▶ _Data excerpts_:
[Start of section]

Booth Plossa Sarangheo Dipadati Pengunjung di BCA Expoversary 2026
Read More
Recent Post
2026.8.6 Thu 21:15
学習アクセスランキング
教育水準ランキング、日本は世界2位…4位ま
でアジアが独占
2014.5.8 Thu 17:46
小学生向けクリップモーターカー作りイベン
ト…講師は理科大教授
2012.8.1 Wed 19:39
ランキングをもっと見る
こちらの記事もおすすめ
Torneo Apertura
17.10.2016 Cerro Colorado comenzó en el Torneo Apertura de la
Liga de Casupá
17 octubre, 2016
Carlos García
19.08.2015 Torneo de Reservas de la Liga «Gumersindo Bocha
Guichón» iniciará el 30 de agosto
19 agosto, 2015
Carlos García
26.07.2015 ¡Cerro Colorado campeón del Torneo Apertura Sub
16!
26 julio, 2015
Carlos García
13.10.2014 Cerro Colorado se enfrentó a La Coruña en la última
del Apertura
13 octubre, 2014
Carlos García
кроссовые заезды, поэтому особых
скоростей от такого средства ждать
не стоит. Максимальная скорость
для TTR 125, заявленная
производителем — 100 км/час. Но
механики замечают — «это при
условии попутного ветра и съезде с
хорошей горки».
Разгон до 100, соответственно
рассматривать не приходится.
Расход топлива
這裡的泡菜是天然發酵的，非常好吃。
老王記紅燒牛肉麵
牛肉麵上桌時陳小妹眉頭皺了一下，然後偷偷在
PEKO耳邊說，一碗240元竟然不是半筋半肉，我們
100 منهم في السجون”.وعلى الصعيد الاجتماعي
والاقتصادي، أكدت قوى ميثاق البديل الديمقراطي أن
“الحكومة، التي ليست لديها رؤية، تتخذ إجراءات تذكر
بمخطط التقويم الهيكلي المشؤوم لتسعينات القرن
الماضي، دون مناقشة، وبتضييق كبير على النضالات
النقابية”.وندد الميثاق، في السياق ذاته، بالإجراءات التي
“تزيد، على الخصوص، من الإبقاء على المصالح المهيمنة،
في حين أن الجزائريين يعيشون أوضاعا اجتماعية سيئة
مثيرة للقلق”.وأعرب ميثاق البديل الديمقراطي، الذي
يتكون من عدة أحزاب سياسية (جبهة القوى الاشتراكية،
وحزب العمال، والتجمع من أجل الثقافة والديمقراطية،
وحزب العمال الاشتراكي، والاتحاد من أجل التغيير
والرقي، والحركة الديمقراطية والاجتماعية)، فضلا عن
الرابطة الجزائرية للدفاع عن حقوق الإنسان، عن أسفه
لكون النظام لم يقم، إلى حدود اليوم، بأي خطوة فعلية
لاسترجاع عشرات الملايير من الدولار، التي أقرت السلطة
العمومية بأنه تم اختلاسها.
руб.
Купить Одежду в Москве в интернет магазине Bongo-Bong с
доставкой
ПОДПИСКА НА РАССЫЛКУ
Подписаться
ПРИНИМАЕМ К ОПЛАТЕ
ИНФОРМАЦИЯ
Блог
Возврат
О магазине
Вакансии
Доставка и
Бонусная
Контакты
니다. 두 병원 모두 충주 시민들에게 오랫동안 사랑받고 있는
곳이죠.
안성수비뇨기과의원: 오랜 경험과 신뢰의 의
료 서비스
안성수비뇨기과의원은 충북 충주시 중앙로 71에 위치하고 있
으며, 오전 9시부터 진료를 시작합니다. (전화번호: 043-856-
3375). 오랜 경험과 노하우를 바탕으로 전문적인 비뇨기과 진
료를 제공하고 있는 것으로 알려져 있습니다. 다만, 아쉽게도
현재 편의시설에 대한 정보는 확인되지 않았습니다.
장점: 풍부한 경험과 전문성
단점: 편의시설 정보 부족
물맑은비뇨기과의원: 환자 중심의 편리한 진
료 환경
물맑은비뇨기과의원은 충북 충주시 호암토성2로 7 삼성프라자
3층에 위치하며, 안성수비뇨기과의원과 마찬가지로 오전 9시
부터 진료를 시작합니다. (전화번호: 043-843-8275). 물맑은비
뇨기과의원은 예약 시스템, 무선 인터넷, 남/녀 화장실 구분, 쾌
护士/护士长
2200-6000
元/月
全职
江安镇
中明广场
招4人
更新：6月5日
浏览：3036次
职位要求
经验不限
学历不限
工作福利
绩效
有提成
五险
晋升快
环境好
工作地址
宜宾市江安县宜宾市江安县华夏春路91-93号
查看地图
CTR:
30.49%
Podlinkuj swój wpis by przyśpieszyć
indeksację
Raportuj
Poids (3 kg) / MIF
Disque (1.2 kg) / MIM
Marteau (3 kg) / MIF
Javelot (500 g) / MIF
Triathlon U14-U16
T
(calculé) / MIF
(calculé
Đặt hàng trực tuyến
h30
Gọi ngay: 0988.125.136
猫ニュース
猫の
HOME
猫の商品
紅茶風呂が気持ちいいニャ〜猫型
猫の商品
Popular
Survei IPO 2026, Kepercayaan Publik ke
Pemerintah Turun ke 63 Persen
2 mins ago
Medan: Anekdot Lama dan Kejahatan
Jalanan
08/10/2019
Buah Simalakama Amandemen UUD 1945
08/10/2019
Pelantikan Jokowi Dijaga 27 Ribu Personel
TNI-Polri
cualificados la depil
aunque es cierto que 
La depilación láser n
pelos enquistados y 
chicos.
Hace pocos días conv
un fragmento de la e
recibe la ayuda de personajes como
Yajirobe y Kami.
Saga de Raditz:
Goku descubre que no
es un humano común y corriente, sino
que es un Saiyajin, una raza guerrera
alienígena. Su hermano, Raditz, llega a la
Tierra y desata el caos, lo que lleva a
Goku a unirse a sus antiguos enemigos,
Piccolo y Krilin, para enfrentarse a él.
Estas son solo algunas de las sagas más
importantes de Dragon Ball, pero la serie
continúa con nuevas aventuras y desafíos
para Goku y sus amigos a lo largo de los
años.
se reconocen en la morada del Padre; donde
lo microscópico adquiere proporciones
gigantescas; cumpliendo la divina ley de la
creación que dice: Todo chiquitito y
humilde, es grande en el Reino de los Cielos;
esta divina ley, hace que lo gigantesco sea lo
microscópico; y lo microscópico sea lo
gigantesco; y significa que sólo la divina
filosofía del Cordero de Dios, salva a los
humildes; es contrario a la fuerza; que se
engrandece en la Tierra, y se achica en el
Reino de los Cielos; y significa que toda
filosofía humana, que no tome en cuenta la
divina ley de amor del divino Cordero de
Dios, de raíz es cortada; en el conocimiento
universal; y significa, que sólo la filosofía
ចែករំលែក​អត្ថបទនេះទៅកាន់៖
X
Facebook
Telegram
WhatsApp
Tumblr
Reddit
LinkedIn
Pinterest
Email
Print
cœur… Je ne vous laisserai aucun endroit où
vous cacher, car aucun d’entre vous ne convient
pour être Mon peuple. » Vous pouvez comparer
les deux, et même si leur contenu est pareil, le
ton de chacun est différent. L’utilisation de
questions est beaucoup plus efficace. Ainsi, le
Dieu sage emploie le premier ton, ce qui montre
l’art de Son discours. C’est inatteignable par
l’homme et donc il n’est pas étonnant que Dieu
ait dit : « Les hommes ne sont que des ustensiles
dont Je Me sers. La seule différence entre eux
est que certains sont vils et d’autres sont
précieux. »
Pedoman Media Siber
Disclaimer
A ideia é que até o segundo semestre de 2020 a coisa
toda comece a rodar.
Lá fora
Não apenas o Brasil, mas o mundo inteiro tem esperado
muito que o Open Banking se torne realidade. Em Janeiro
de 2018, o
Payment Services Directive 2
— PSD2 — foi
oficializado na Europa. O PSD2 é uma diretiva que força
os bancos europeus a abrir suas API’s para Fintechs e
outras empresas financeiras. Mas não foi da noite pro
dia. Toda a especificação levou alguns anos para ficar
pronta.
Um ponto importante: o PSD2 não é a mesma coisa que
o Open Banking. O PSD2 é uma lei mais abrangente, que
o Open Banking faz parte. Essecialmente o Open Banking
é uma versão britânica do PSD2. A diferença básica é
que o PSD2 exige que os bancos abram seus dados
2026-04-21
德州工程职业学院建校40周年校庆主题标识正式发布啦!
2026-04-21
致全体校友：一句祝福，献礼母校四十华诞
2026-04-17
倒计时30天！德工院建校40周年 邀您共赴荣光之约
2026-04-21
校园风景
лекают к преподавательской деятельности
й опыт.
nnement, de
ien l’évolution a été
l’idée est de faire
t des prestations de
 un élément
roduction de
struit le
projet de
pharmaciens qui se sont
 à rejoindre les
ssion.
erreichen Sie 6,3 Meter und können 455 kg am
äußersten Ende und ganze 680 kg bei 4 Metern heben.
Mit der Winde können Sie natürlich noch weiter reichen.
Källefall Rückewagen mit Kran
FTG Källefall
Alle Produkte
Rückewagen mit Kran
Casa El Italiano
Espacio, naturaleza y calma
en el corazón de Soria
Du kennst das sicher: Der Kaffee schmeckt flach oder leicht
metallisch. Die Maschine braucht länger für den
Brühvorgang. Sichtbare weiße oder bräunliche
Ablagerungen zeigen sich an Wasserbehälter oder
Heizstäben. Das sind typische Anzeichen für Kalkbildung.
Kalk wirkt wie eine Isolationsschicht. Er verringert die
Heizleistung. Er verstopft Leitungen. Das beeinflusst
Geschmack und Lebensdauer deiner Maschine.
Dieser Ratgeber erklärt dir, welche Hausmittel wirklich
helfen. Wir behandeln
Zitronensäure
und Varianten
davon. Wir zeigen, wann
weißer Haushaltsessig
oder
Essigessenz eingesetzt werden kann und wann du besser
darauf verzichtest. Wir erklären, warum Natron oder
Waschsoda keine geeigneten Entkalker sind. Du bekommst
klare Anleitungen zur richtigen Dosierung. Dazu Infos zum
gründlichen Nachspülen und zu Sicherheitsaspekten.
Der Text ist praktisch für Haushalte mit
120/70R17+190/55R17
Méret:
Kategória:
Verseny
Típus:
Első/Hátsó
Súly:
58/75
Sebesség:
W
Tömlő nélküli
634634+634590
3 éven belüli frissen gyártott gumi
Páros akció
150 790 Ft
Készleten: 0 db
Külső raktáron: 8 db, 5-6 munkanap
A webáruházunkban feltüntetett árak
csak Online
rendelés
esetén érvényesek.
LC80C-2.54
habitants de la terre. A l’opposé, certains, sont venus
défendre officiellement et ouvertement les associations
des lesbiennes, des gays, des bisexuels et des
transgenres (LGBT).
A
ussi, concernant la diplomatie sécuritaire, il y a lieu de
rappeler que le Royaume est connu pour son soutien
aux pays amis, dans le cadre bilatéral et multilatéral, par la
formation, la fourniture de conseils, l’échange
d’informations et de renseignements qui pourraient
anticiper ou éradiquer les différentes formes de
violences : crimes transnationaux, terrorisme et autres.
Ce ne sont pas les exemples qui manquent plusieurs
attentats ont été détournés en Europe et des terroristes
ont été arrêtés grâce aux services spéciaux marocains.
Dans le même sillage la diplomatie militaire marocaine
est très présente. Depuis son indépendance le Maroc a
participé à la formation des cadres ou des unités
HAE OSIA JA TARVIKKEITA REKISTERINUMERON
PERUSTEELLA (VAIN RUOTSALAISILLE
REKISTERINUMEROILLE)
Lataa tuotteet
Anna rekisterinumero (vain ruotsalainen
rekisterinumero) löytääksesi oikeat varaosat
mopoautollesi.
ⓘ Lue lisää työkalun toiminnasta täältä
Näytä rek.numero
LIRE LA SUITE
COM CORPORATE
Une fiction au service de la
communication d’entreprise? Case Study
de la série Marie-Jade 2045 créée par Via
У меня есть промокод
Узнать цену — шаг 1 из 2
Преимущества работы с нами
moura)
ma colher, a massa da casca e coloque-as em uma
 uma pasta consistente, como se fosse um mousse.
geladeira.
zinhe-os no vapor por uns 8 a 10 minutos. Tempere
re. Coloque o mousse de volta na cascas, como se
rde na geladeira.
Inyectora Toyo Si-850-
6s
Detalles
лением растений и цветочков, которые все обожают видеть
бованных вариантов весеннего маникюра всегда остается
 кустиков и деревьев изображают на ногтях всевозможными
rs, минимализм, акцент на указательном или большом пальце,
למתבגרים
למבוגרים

[End of section]

Return only the lines of the records in which the string "zeigen" appears.

▶ _ANSWER BOX_:
Ablagerungen zeigen sich an Wasserbehälter oder
davon. Wir zeigen, wann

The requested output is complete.